Neo-Nazi leader Andrew Anglin plans to muster thousands of poll-watchers across all 50 states. His partners at the alt-right website “the Right Stuff” are touting plans to set up hidden cameras at polling places in Philadelphia and hand out liquor and marijuana in the city’s “ghetto” on Election Day to induce residents to stay home. The National Socialist Movement, various factions of the Ku Klux Klan and the white nationalist American Freedom Party all are deploying members to watch polls, either “informally” or, they say, through the Trump campaign.

Oooh, now we’re talking!

Granted, as some have maintained, this probably isn’t a real thing that will actually happen.

In fact, Joe DeFelice, the city GOP’s executive director, told me Thursday that he thought it was all a joke.

Alas, Anglin didn’t respond to my request for comment (to be fair, he clearly states on his white supremacy website that he gets way too many emails to have a realistic chance to respond to them all).
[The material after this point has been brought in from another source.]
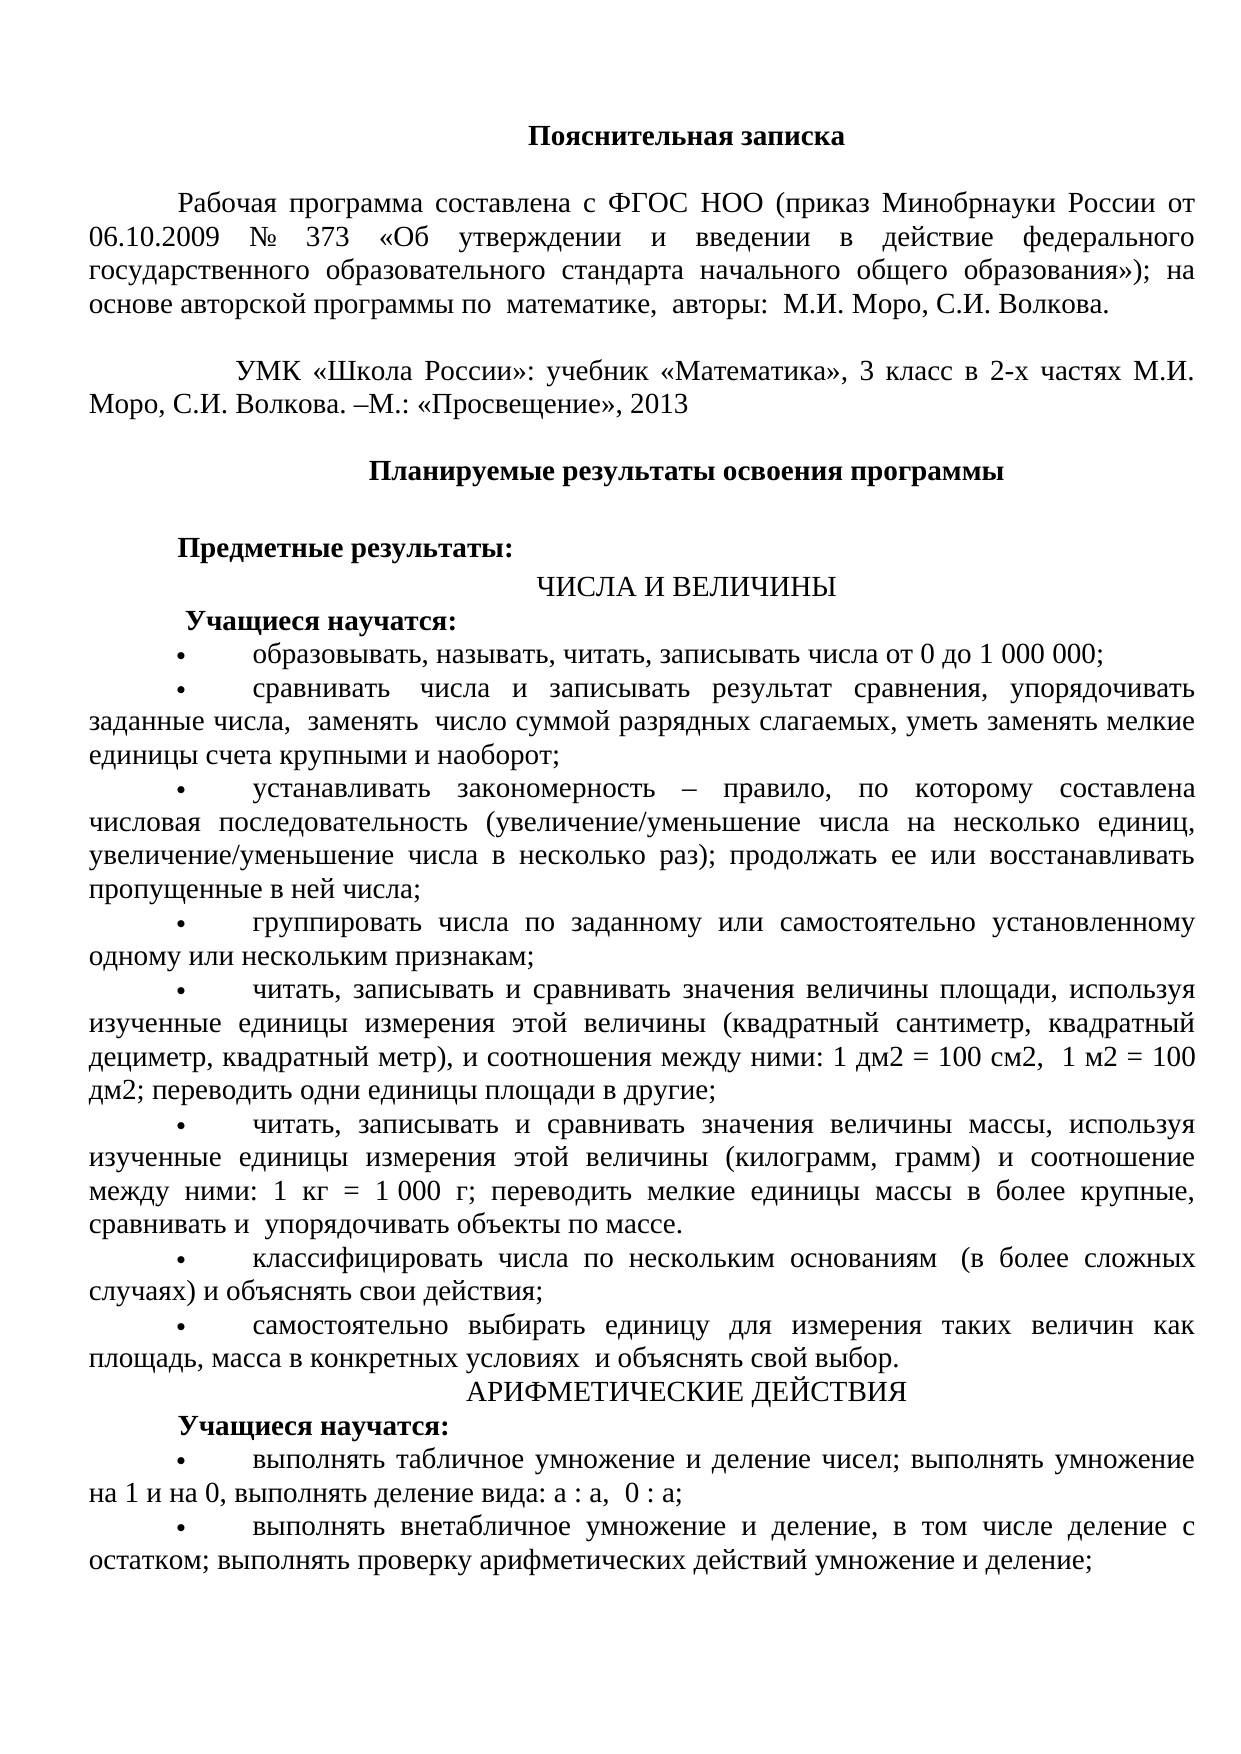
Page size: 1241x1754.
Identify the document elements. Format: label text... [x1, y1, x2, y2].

But let’s just pretend, for a moment, that it isn’t a joke, and that a whole bunch of angry hill-folks will actually wander North and Southwest Philadelphia with cases of Olde English forties and bags of schwag in an attempt to convince residents to just chill instead of voting on Tuesday.
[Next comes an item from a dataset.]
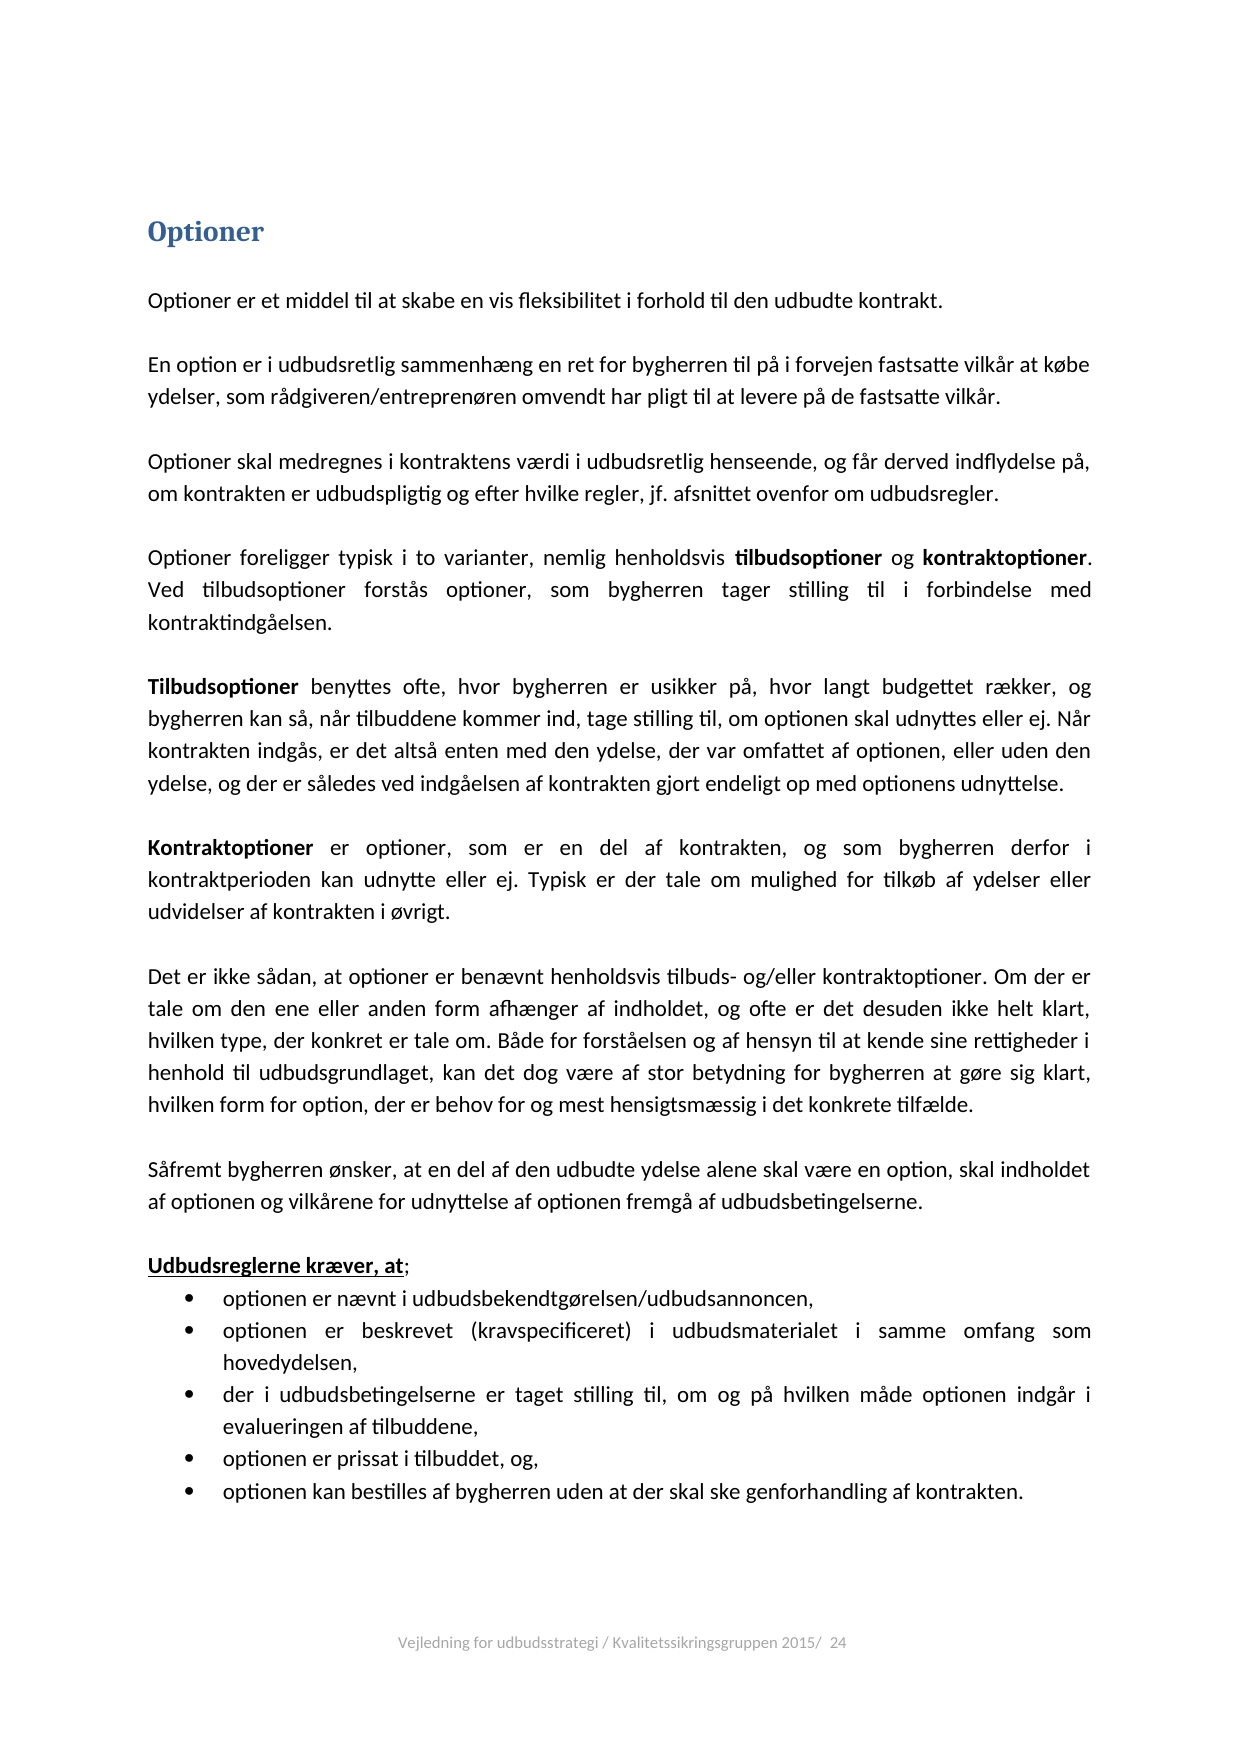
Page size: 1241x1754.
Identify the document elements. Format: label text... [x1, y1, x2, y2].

“If someone was acting like a nutcase, I wouldn’t issue one to them. That’s happened before, actually.” – Joe DeFelice, GOP executive director in Philadelphia, on issuing certificates to poll watchers

If you’re a writer and you don’t want to cover that kind of scene, were you ever really a writer at all? No. You weren’t.
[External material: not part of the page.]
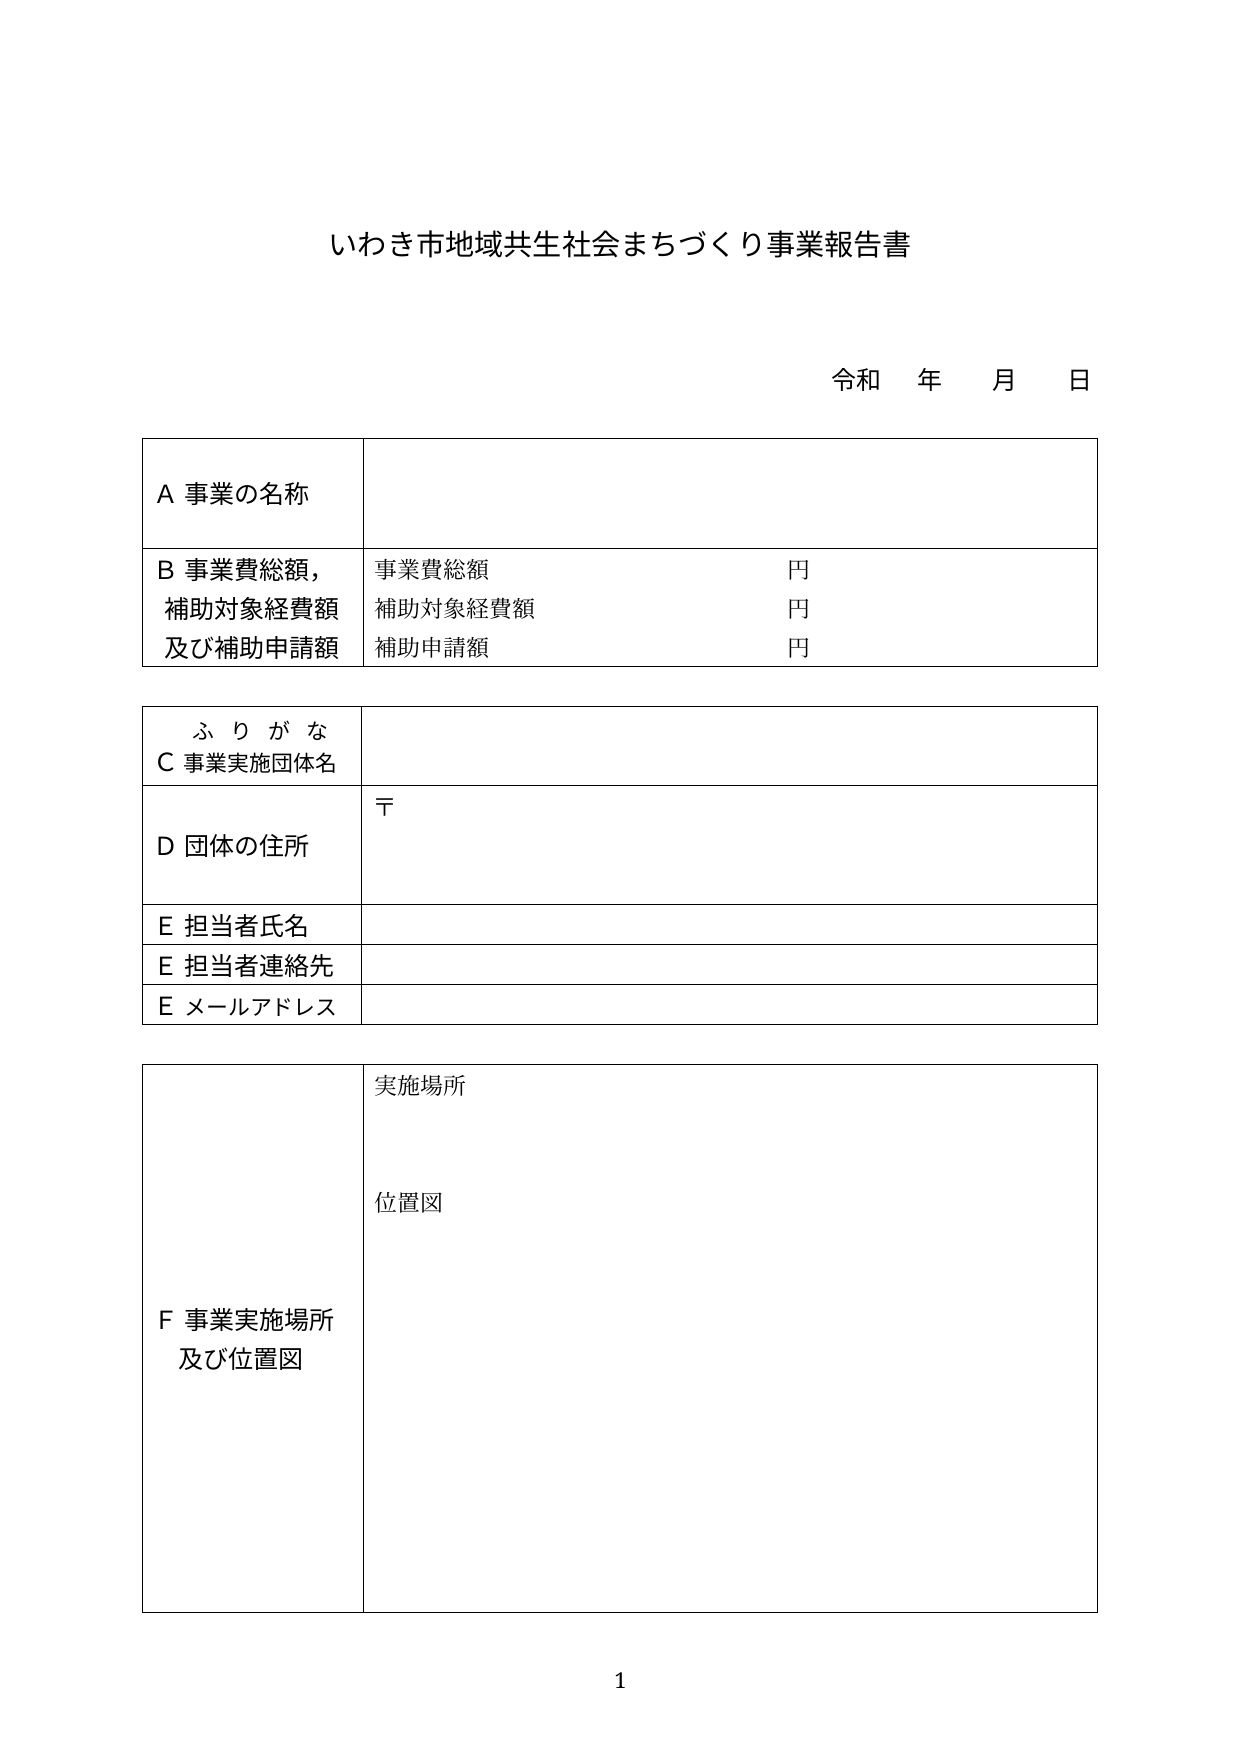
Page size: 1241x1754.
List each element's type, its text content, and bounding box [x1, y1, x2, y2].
My takeaway from those two stories, though, is that Trump Election Observers™ – whether in official or unofficial capacities – will be Philly Election Day yetis. Some will say they’re out there, but out there they will not actually be. Another sad-face emoji goes here.

DeFelice and I have long been able to have cogent and mutually respectful conversations across an ideological divide that can drive wedges between relatives, friends and author-source relationships.He told me he’s upset about the court decision as well, albeit for different reasons. I’m all about visceral observation; he would welcome outside observers because “it’s well known that Philadelphia can’t run an election on its own.”

DeFelice cited indictments for votes being added to machines, a state senate race that was actually overturned by the courts and related voter fraud that some consider paranoid delusion but others deem a conveniently ignored reality of this deep-blue city.


Then, he said the bill that brought about the recent decision had been pending for several years, that it’s not just a knee-jerk reaction fueled by Trump’s “rigged election” allegations as Democratic spin would have you believe.

“Right now you can circulate petitions anywhere in the state, but you can’t observe polls?” he asked, citing districts that span municipalities but residents therein aren’t permitted to observe polls throughout the very district they call home. “I was fine with people coming into the city as poll watchers.”

Well, so was I. 

When I told DeFelice why I was so into it, he became something of a wet blanket, though. He noted that anybody who’d want to poll watch in an official capacity would have to get a watcher certificate from, yep, DeFelice.

It wouldn’t be as Wild West-y as I’d anticipated, he said. Outsiders would stick out from the crowd; even someone observing polls across the city from their home would know enough about the lay of the land so as not to stoke ire in others.

“If someone was acting like a nutcase, I wouldn’t issue one to them,” said DeFelice, noting that he’s gotten more media calls about poll watchers in the past several weeks than he has in his entire career. “That’s happened before, actually.”

Well here’s hoping these stories don’t scare all of the yahoos off. And here’s a humble request for those brave enough to perform what they consider their Constitutional duty (or something like that): 

Drop me a line when you know where you’ll be. Twitter or email is fine. I’d love nothing more than to come out and watch you try to convince someone that a nickel bag of oregano is worth not voting in an election that may very well decide the survival of America itself.